» **Dados fornecidos**
################

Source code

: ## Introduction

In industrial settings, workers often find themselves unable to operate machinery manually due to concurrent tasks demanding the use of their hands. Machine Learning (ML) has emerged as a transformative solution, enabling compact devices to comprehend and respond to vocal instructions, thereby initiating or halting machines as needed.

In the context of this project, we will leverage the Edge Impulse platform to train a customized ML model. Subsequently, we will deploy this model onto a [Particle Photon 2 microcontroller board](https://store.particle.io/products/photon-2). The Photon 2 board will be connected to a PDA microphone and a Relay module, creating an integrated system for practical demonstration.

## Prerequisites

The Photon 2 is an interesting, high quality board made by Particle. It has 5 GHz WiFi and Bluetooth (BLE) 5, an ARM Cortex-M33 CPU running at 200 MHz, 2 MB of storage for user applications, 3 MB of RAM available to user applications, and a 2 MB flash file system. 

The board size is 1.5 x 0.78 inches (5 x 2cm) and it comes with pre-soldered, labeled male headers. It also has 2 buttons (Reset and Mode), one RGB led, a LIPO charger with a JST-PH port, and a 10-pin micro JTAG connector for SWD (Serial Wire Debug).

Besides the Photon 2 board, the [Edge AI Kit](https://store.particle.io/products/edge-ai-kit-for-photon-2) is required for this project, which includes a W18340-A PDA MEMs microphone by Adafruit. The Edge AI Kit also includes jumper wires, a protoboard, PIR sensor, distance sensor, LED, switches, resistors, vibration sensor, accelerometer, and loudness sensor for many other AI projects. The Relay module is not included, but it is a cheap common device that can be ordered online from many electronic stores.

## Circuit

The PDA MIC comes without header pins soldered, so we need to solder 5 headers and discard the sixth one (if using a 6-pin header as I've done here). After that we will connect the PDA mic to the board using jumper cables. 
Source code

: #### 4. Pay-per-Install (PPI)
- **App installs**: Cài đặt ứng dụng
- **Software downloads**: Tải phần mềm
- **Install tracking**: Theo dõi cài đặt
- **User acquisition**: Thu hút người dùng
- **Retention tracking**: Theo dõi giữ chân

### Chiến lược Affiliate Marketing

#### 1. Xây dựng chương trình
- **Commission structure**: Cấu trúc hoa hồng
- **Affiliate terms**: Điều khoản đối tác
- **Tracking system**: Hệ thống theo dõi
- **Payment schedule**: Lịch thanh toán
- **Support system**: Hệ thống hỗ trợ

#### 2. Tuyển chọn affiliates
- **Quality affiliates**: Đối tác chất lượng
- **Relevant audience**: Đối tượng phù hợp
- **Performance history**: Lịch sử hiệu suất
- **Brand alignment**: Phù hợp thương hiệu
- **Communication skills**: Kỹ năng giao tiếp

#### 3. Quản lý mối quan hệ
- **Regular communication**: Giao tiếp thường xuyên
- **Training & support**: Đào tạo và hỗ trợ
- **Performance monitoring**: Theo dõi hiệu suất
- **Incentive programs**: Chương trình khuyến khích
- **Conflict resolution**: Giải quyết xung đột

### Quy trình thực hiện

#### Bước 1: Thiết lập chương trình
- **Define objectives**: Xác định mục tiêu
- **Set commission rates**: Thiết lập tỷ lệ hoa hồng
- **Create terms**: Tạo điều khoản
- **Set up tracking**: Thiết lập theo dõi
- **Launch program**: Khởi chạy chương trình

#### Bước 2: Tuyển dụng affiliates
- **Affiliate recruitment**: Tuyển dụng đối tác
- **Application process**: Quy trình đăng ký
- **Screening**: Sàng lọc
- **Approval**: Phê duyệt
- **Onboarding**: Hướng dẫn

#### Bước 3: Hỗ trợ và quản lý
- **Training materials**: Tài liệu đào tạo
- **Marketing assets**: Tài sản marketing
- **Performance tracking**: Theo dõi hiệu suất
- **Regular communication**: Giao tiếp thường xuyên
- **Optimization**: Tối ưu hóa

################

» **Pedido de trabalho**
Reproduza fielmente o texto de cada um dos itens acima, sem omitir nem alterar nenhuma linha.

» **Resposta**
Source code

: ## Introduction

In industrial settings, workers often find themselves unable to operate machinery manually due to concurrent tasks demanding the use of their hands. Machine Learning (ML) has emerged as a transformative solution, enabling compact devices to comprehend and respond to vocal instructions, thereby initiating or halting machines as needed.

In the context of this project, we will leverage the Edge Impulse platform to train a customized ML model. Subsequently, we will deploy this model onto a [Particle Photon 2 microcontroller board](https://store.particle.io/products/photon-2). The Photon 2 board will be connected to a PDA microphone and a Relay module, creating an integrated system for practical demonstration.

## Prerequisites

The Photon 2 is an interesting, high quality board made by Particle. It has 5 GHz WiFi and Bluetooth (BLE) 5, an ARM Cortex-M33 CPU running at 200 MHz, 2 MB of storage for user applications, 3 MB of RAM available to user applications, and a 2 MB flash file system. 

The board size is 1.5 x 0.78 inches (5 x 2cm) and it comes with pre-soldered, labeled male headers. It also has 2 buttons (Reset and Mode), one RGB led, a LIPO charger with a JST-PH port, and a 10-pin micro JTAG connector for SWD (Serial Wire Debug).

Besides the Photon 2 board, the [Edge AI Kit](https://store.particle.io/products/edge-ai-kit-for-photon-2) is required for this project, which includes a W18340-A PDA MEMs microphone by Adafruit. The Edge AI Kit also includes jumper wires, a protoboard, PIR sensor, distance sensor, LED, switches, resistors, vibration sensor, accelerometer, and loudness sensor for many other AI projects. The Relay module is not included, but it is a cheap common device that can be ordered online from many electronic stores.

## Circuit

The PDA MIC comes without header pins soldered, so we need to solder 5 headers and discard the sixth one (if using a 6-pin header as I've done here). After that we will connect the PDA mic to the board using jumper cables. 
Source code

: #### 4. Pay-per-Install (PPI)
- **App installs**: Cài đặt ứng dụng
- **Software downloads**: Tải phần mềm
- **Install tracking**: Theo dõi cài đặt
- **User acquisition**: Thu hút người dùng
- **Retention tracking**: Theo dõi giữ chân

### Chiến lược Affiliate Marketing

#### 1. Xây dựng chương trình
- **Commission structure**: Cấu trúc hoa hồng
- **Affiliate terms**: Điều khoản đối tác
- **Tracking system**: Hệ thống theo dõi
- **Payment schedule**: Lịch thanh toán
- **Support system**: Hệ thống hỗ trợ

#### 2. Tuyển chọn affiliates
- **Quality affiliates**: Đối tác chất lượng
- **Relevant audience**: Đối tượng phù hợp
- **Performance history**: Lịch sử hiệu suất
- **Brand alignment**: Phù hợp thương hiệu
- **Communication skills**: Kỹ năng giao tiếp

#### 3. Quản lý mối quan hệ
- **Regular communication**: Giao tiếp thường xuyên
- **Training & support**: Đào tạo và hỗ trợ
- **Performance monitoring**: Theo dõi hiệu suất
- **Incentive programs**: Chương trình khuyến khích
- **Conflict resolution**: Giải quyết xung đột

### Quy trình thực hiện

#### Bước 1: Thiết lập chương trình
- **Define objectives**: Xác định mục tiêu
- **Set commission rates**: Thiết lập tỷ lệ hoa hồng
- **Create terms**: Tạo điều khoản
- **Set up tracking**: Thiết lập theo dõi
- **Launch program**: Khởi chạy chương trình

#### Bước 2: Tuyển dụng affiliates
- **Affiliate recruitment**: Tuyển dụng đối tác
- **Application process**: Quy trình đăng ký
- **Screening**: Sàng lọc
- **Approval**: Phê duyệt
- **Onboarding**: Hướng dẫn

#### Bước 3: Hỗ trợ và quản lý
- **Training materials**: Tài liệu đào tạo
- **Marketing assets**: Tài sản marketing
- **Performance tracking**: Theo dõi hiệu suất
- **Regular communication**: Giao tiếp thường xuyên
- **Optimization**: Tối ưu hóa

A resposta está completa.